At that point I hung up....
I called Nielubowski just to make sure this wasn’t a put-on, and was able to confirm his identity.
He mentioned that he called the Strib back after the incident, and said a manager was properly apologetic — it’s entirely likely this was a rogue (or Republican) salesperson.
Nielubowski says he’s still not going back to the Strib.
Now, endorsement-related cancellations happen every election cycle. How typical is Norbert?
Despite some diligent efforts, I couldn’t wheedle a cancellation figure out of the Strib. (If anyone has quality data, let me know.)
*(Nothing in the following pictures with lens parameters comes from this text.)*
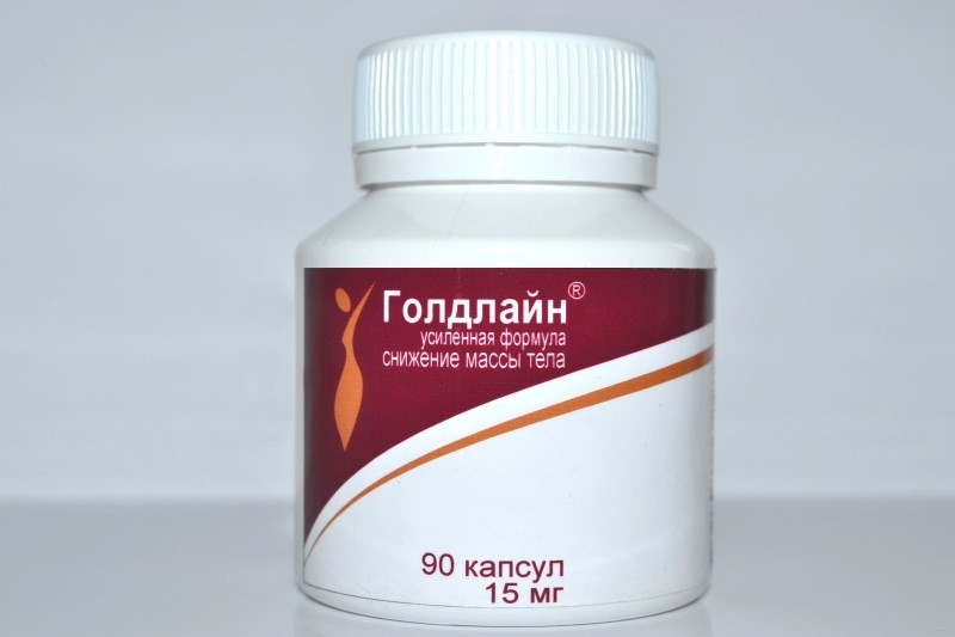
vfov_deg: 22.6
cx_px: 478
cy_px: 318
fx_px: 1591
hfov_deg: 33.4
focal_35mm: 60
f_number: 8
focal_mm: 40
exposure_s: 1/60
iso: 100
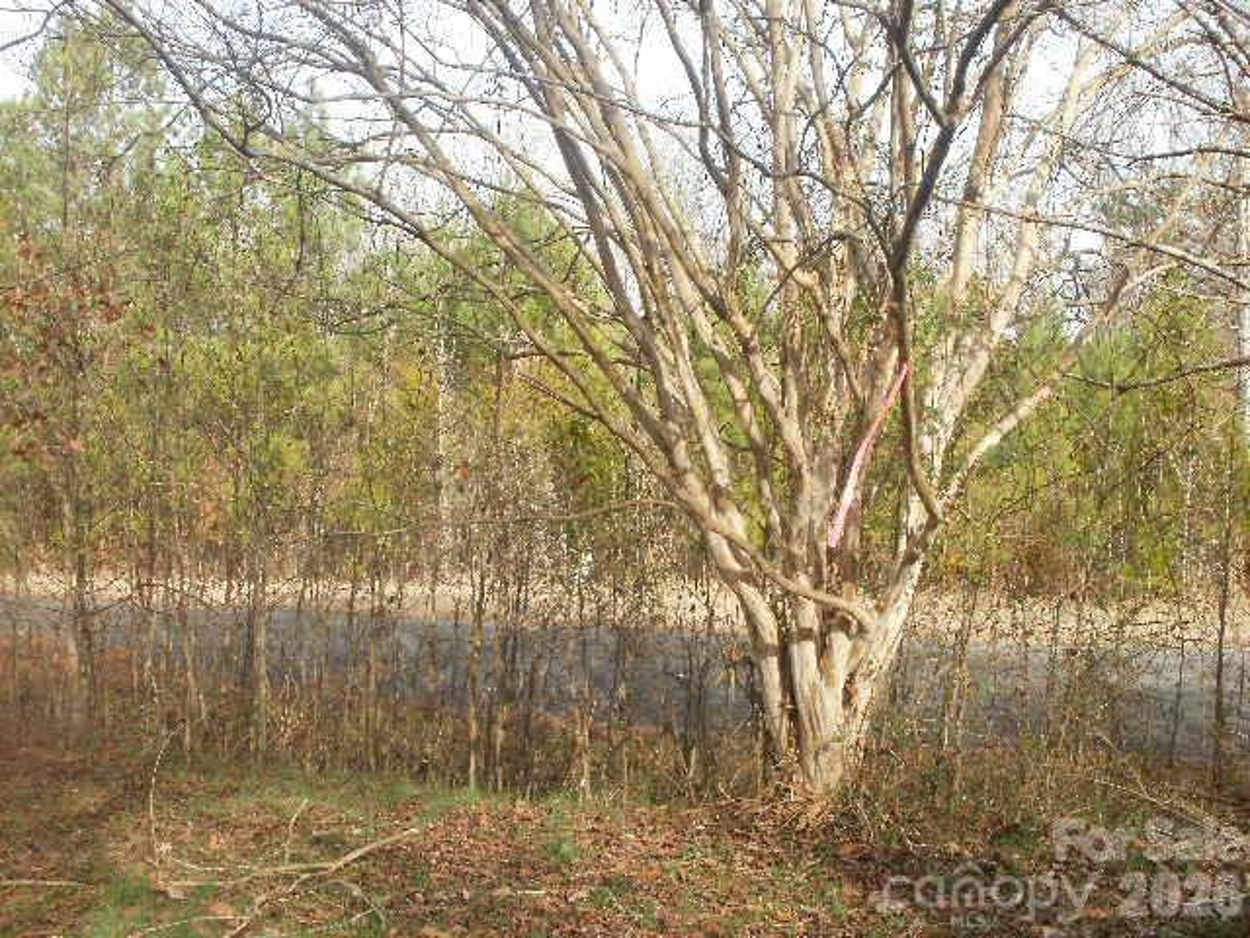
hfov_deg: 51.4
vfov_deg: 39.7
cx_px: 625
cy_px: 469
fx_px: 1300
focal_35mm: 36
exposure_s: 1/125
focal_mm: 6.3
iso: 100
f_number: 5.6
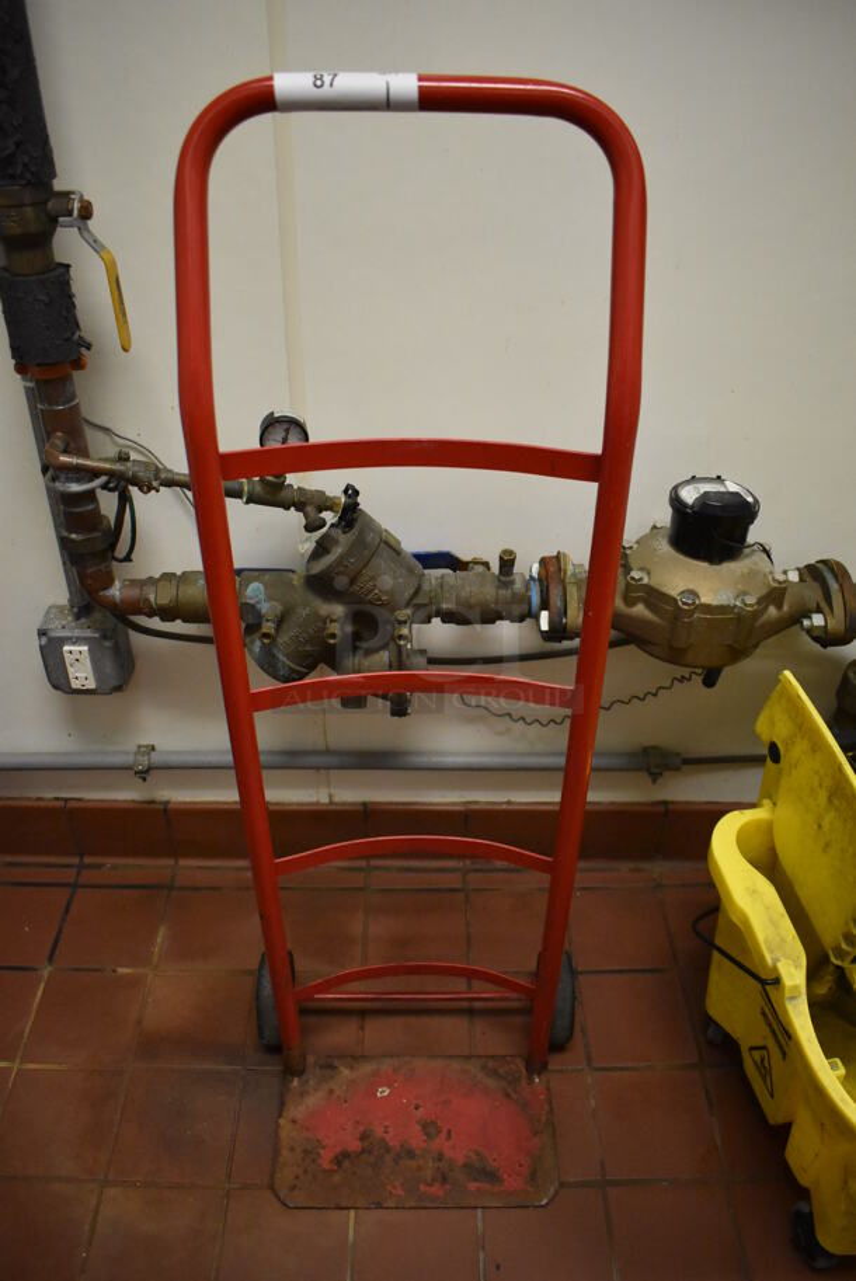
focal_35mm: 27
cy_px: 640
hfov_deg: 48.0
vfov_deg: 67.3
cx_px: 428
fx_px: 961
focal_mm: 18
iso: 3600
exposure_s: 1/125
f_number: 3.5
Still, I asked him if he wasn’t being hypocritical; he probably tut-tutted “angry” conservatives who disdained the “Red Star” in its halcyon liberal days, and here he was, huffing and puffing and acting intolerant just because he read something he didn't agree with.
After all, the Strib still has plenty of fine journalists who have nothing to do with the editorial page — if everyone did as he, wouldn’t that do more harm than good to essential newsgathering?
Nielubowski said he’d asked himself the same questions. A St. Paul resident, he said he taken the Minneapolis paper all these years precisely because it was an antidote to the more conservative Pioneer Press. He felt that competitive advantage had been squandered; he’d tolerated the stemwinding antic of Katherine Kersten, but the Norm endorsement made that a one-two punch — especially painful since the St. Paul resident believes the ex-mayor drained city reserves to keep taxes down, leaving it more vulnerable in recent years.
He admitted he had a personal axe to grind; the paper had gotten rid of its classical music critic. To him, the incidents had become a trial of breadcrumbs leading away from the local daily. He said he'd already split his subscription savings between another local journalism organization and Franken’s campaign.
I’m not in Nielubowski’s camp. I understand not wanting to fork over $200 a year — or less — to further your philosophical antagonists. But I’m a big-pic guy, and — day job aside — I really do believe that losing the major dailies, or speeding their demise, is something civic-minded people would quickly regret.
Doing the Daily Glean every morning, there's still a hell of a lot more good than bad, and no, just reading the Strib on the web won't keep that going.
Still, Nielubowski wondered if the Strib hadn’t picked Coleman (or, I noted, the editorial board that picked Coleman) for business reasons, to lure new readers without hopefully angering as many old ones. If that was true, then to him, the response seemed clear: fight the financial imperative with a financial response.